Subepithelial lesions (SELs) of the colon are increasingly identified during screening
colonoscopy and may represent a wide spectrum of benign or malignant conditions, including
lipomas, gastrointestinal stromal tumors, lymphomas, or cystically dilated glands.
While endoscopic resection is feasible for selected SELs, accurate diagnosis and staging
remain essential, as extrinsic compression can closely mimic intramural pathology
[1]
[2]
[3].
We present the case of a 78-year-old man referred for endoscopic resection of a suspected
subepithelial lesion in the cecum, incidentally discovered during screening colonoscopy.

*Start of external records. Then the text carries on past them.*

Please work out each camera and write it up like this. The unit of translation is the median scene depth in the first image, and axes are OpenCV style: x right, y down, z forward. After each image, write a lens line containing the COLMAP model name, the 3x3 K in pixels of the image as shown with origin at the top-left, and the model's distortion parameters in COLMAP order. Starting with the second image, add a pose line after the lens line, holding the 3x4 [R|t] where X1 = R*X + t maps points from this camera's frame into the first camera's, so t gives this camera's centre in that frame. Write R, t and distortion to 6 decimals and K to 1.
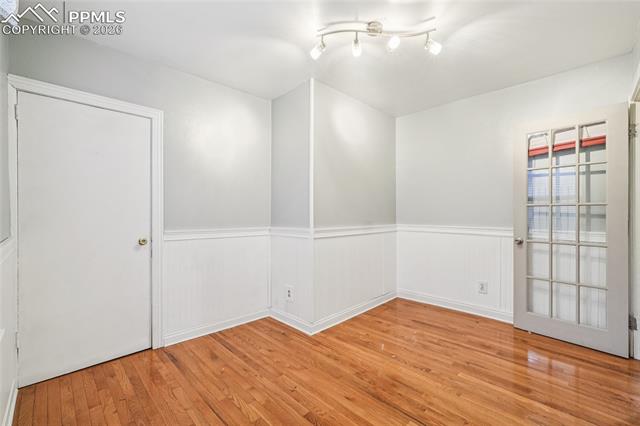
lens RADIAL K [[275.2, 0, 325.5], [0, 275.2, 211.7], [0, 0, 1]] dist [-0.004974, 0.002841]
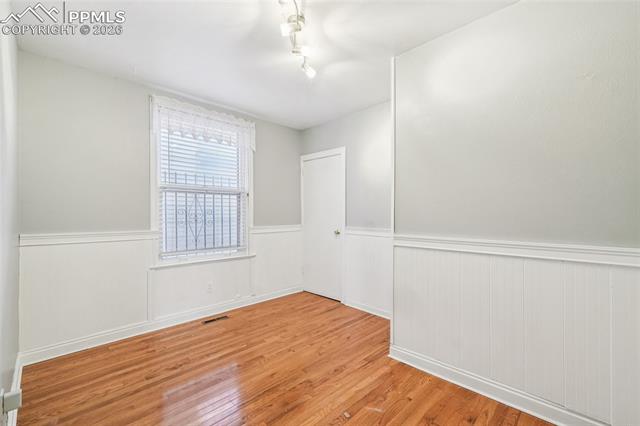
lens RADIAL K [[275.2, 0, 321.0], [0, 275.2, 213.7], [0, 0, 1]] dist [-0.004974, 0.002841]
pose [[-0.007905, -0.002810, -0.999965, 0.863267], [0.000249, 0.999996, -0.002812, 0.000929], [0.999969, -0.000271, -0.007904, 0.835826]]
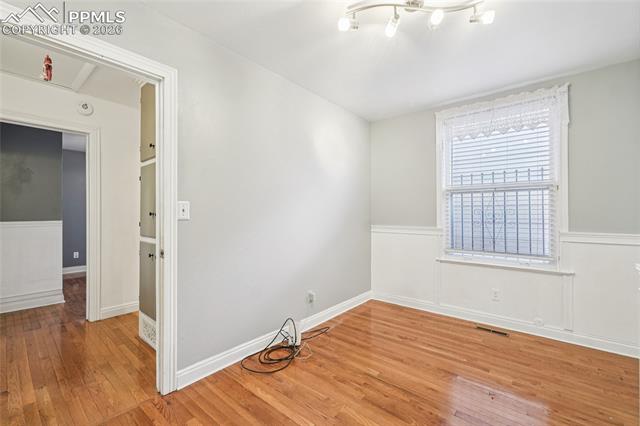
lens RADIAL K [[275.2, 0, 322.8], [0, 275.2, 212.8], [0, 0, 1]] dist [-0.004974, 0.002841]
pose [[-0.997567, -0.001960, -0.069681, 0.403071], [-0.001613, 0.999986, -0.005030, 0.000598], [0.069690, -0.004905, -0.997557, 1.404777]]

A computed tomography (CT) scan was prescribed but not performed before colonoscopy.
The patient had a history of arterial hypertension and prior prostatectomy. No other
relevant medical conditions or surgeries were reported.
Endoscopic examination revealed a rounded bulge measuring approximately 7 cm on the
cecal wall ([Fig. 1]), with an intact overlying mucosa and no involvement of the appendiceal orifice
or ileocecal valve. Endoscopic submucosal dissection was initiated to access the lesion
and achieve a definitive diagnosis, although complete resection appeared difficult
to attain. An adaptative traction device (ATRACT; ATRACT Device and Co., Lyon, France)
was used to better expose the submucosal layer after incision and trimming. However,
the procedure was aborted upon recognition of an entirely extramural origin of the
mass through a small perforation. The traction device was retrieved and the resulting
mucosal defect was completely closed with endoscopic clips ([Video 1]).
Fig. 1 A rounded bulge on the cecal wall mimicking a subepithelial lesion.
Penile prosthesis mimicking a colonic subepithelial lesion.Video 1
A subsequent abdominal CT scan revealed the presence of an inflatable penile prosthesis,
with the fluid reservoir located in the right lower quadrant, directly abutting the
cecal wall ([Fig. 2]).
Fig. 2 Computed tomography scan showing an inflatable penile prosthesis, with the fluid reservoir
located in the right lower quadrant, directly abutting the cecal wall.
This unusual case underscores how some extraluminal medical devices can simulate true
SELs during colonoscopy. In inflatable penile prostheses, the reservoir is typically
placed in the lower abdomen or pelvis, often within the retropubic space. Although
rare, reservoir displacement has been reported in up to 2%–3% of cases and may result
in compression of adjacent organs, including the colon [4]
[5].
In atypical presentations, extrinsic compression from medical devices should be considered
in the differential diagnosis. Detailed history taking and cross-sectional imaging
are crucial to avoid unnecessary and potentially harmful interventions.